◆ Work request
The entries that follow include a run beginning at the line with "Rendered at 2001 by 1125 pixels." and ending at the line with "List each element's"; restate that run word for word and leave the rest out.

◆ Input records
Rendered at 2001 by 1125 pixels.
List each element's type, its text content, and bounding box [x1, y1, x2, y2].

---

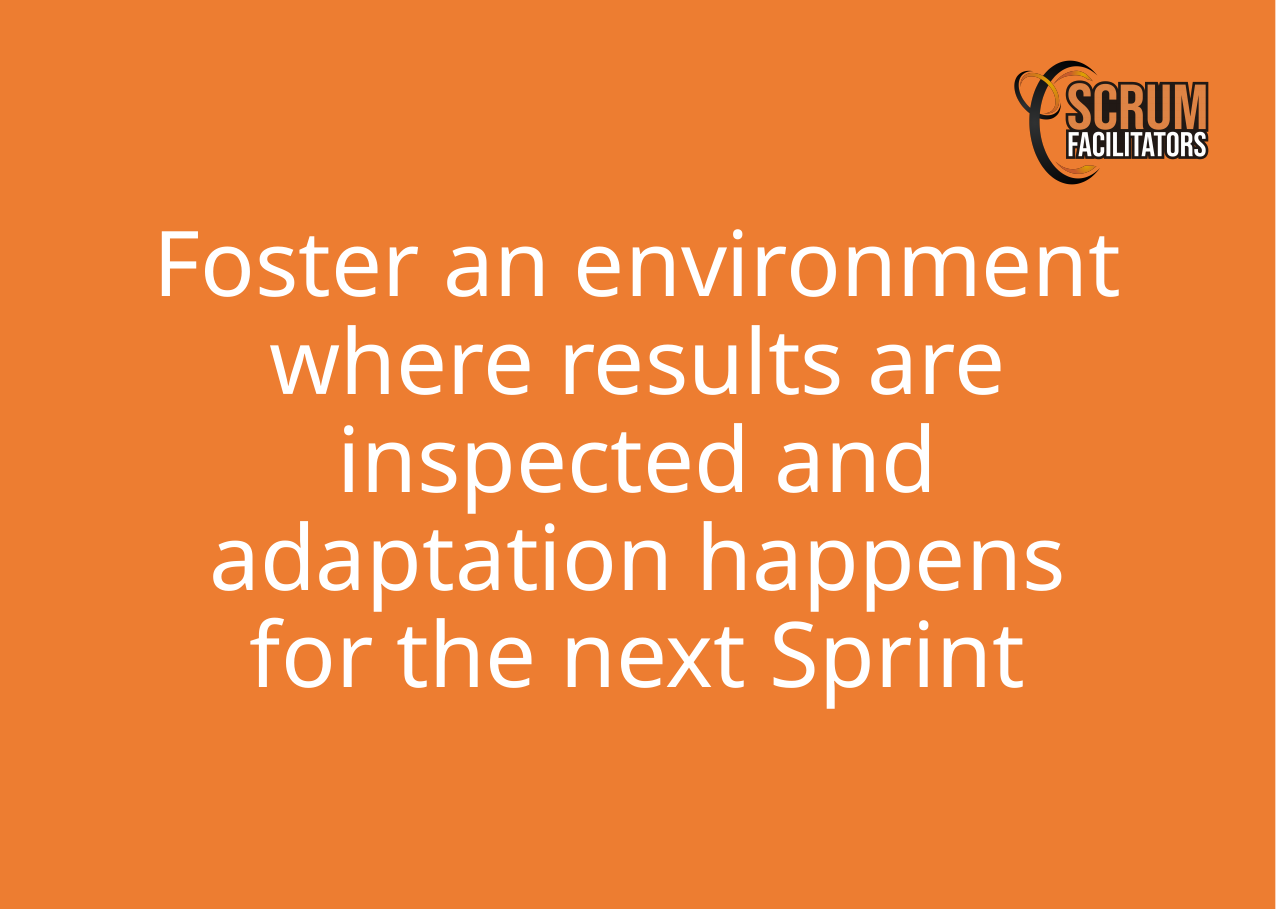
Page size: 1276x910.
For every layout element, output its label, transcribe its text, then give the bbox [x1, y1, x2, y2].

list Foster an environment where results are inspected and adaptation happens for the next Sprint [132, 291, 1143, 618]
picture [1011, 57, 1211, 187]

◆ Output of the task
Rendered at 2001 by 1125 pixels.
List each element's type, its text content, and bounding box [x1, y1, x2, y2].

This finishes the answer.